Außerdem ist uns sehr daran gelegen, Hilfsempfänger zusammen mit der Sozialarbeiterin aufzusuchen, sie in ihrem häuslichen Umfeld zu erleben und ihren Geschichten zuzuhören. Die Sozialarbeiterin organisiert diese Besuche zuvor. Manchmal finden die von uns erbetenen Gespräche auch in ihrem Büro statt.
Solche Besuche gab es auch in diesem Jahr in Dembi Dollo, vor allem aber in Chanka, wo Mitglieder der Gemeindeleitung, unsere Hausbesuche vorbereitet hatten, uns begleiteten und für uns dolmetschten.
Bald nach Beginn unserer Gemeindepartnerschaft gab es ein Gespräch mit dem damaligen Synodenpräsidenten Teferi Berkesa, in dem er uns deutlich machte, dass wir bei unseren Aktivitäten vermeiden müssten, dass es in den Nachbargemeinden von Chanka Neid gäbe wegen unserer Projektkooperation.
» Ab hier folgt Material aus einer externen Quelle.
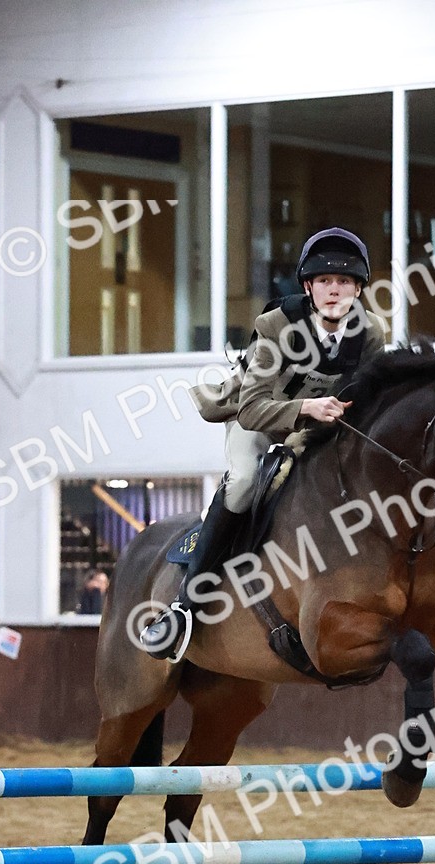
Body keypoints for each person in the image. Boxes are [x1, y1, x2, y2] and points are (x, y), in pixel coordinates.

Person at [141, 227, 388, 659]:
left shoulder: (369, 335)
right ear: (308, 287)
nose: (335, 290)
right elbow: (253, 408)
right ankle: (183, 607)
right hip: (255, 419)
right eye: (325, 281)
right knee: (242, 484)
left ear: (359, 289)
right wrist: (307, 408)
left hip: (316, 429)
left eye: (345, 281)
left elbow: (366, 402)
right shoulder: (276, 325)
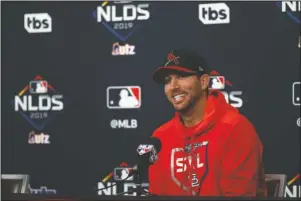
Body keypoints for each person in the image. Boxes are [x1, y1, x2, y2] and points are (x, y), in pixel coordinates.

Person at [148, 49, 266, 197]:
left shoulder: (236, 129)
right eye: (167, 81)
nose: (173, 86)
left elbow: (238, 195)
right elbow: (156, 194)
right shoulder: (161, 136)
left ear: (203, 82)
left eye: (181, 76)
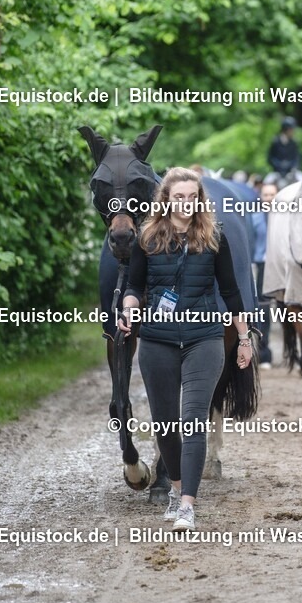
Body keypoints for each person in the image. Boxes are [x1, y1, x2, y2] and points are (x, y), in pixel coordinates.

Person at [117, 167, 254, 531]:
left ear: (199, 199)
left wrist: (243, 338)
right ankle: (177, 489)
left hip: (204, 339)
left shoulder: (213, 238)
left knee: (194, 420)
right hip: (157, 340)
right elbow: (133, 286)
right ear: (166, 199)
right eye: (179, 197)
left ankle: (188, 505)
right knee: (166, 425)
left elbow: (231, 293)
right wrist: (129, 308)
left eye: (192, 197)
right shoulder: (146, 239)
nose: (186, 203)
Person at [252, 181, 279, 368]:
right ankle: (264, 352)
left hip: (281, 266)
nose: (269, 198)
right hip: (262, 264)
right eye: (266, 195)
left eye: (272, 194)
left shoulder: (286, 217)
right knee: (264, 309)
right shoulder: (254, 217)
Wir haben dann damals verabredet, als Projektpartner den Kirchenkreis (presbytery) Dale Wobera statt der Gemeinde Chanka zu unterstützen. Das haben wir auch einige Jahre so gehandhabt, dass wir in jedem Jahr für ein anderes Projekt der Presbytery Geld gesammelt haben bei unseren sommerlichen Benefizkonzerten.
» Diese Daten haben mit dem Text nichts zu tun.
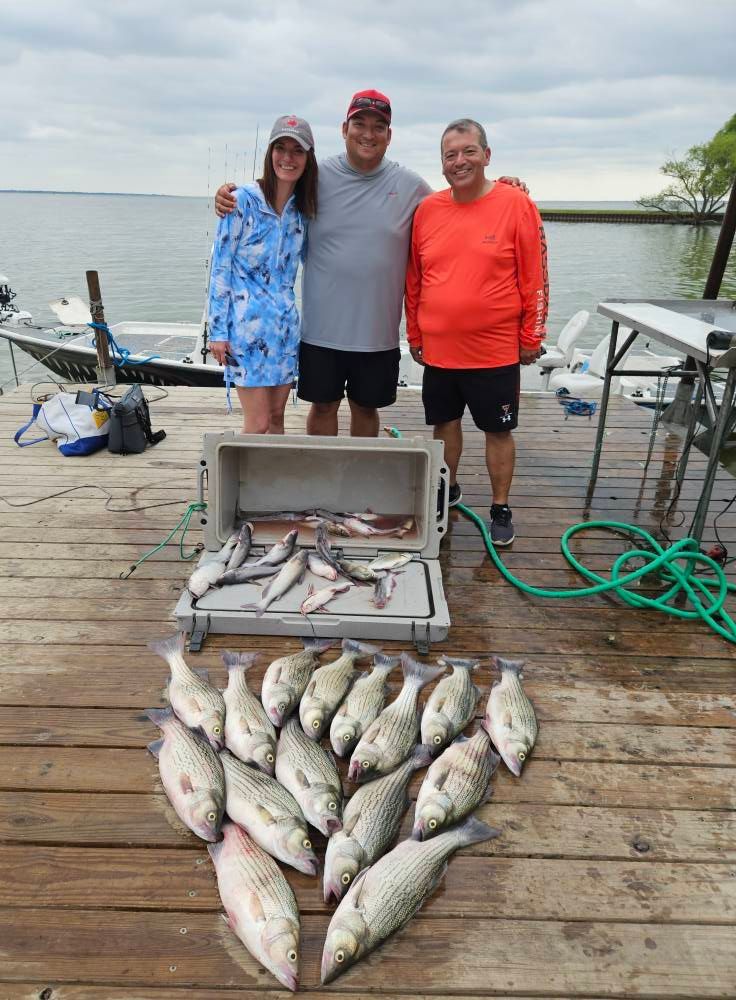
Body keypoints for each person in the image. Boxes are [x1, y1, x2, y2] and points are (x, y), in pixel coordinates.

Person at [215, 91, 525, 438]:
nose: (368, 133)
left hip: (378, 336)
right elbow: (277, 184)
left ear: (389, 136)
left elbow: (457, 199)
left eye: (379, 127)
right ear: (344, 128)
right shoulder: (315, 177)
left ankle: (358, 483)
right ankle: (323, 483)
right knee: (323, 407)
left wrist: (500, 188)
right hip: (321, 333)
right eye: (359, 124)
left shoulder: (409, 186)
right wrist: (230, 195)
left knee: (366, 409)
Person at [405, 118, 548, 545]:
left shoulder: (516, 203)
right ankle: (446, 488)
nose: (460, 161)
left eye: (469, 151)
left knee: (498, 431)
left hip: (495, 352)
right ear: (442, 164)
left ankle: (500, 507)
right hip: (441, 352)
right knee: (445, 425)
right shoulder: (428, 210)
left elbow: (534, 276)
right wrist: (415, 334)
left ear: (487, 155)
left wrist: (532, 336)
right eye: (451, 155)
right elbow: (414, 279)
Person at [208, 115, 318, 433]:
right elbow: (221, 267)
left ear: (308, 158)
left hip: (284, 328)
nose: (288, 157)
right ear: (270, 154)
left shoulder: (304, 211)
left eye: (297, 150)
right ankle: (242, 483)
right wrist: (218, 332)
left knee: (277, 418)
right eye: (280, 148)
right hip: (245, 330)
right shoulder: (241, 201)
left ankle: (274, 482)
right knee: (257, 423)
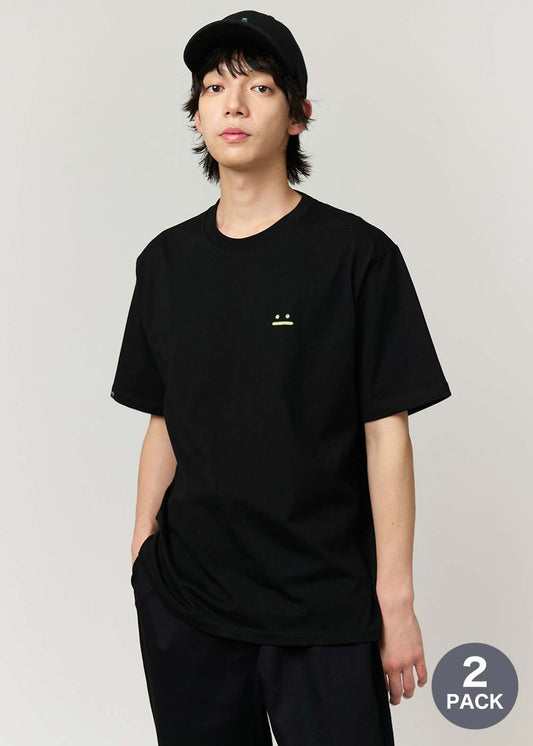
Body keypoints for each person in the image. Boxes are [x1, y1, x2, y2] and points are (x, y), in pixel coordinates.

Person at [110, 10, 452, 745]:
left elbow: (386, 431)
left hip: (323, 607)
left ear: (297, 116)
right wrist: (142, 550)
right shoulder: (165, 264)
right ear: (196, 115)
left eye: (259, 87)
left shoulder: (357, 256)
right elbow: (163, 417)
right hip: (189, 603)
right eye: (213, 88)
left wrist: (394, 600)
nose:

Später entschlossen wir uns, uns nur auf das Aids-Waisen-Projekt zu konzentrieren, statt jedes Jahr ein neues Projekt an unsere Spender heranzutragen. Es gab im Territorium der WWBS auch so viele Betroffene, dass diese Konzentration sinnvoll war. Diese Mittel flossen auch nicht nur in eine Gemeinde, sondern in das Gebiet der ganzen Landeskirche.
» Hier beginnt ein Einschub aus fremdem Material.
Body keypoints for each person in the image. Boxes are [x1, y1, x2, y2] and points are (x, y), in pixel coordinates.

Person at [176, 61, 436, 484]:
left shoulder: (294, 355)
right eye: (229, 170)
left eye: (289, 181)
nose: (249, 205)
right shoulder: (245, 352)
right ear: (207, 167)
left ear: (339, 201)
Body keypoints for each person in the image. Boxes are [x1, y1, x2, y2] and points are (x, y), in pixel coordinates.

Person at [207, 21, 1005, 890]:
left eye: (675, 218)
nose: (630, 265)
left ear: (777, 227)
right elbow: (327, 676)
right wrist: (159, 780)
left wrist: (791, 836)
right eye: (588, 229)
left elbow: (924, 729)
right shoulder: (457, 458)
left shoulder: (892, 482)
Ich erinnere hier daran, weil uns währende unseres jetzigen Besuchs in Chanka noch spät am Sonntagabend (25.10. 2015) der Synodenpräsident Qes Chali Yosef zusammen mit Qes Mihiretu aus dem Synodenbüro und Etana Terfa, der in Chanka lebt und Chairman der Presbytery Dale Wobera ist, besuchten, um mit uns über die Partnerschaft zur Presbytery Dale Wobera zu sprechen. Ich erklärte ihnen, dass wir das aus den beschriebenen Gründen einmal zugesagt, aber niemals gekündigt haben. Weil wir uns aber immer stärker für das Aids-Waisen-Projekt engagierten und bemüht sind, die dafür gemachten Zusagen auch einzuhalten, können wir eine zusätzliche Unterstützung der Presbytery Dale Wobera nicht realisieren.
Das haben die Gesprächspartner auch verstanden und akzeptiert.Für mich eine Lehre, in der Kooperation mit den Südpartnern so deutlich wie möglich zu sagen, was man tun kann und was nicht.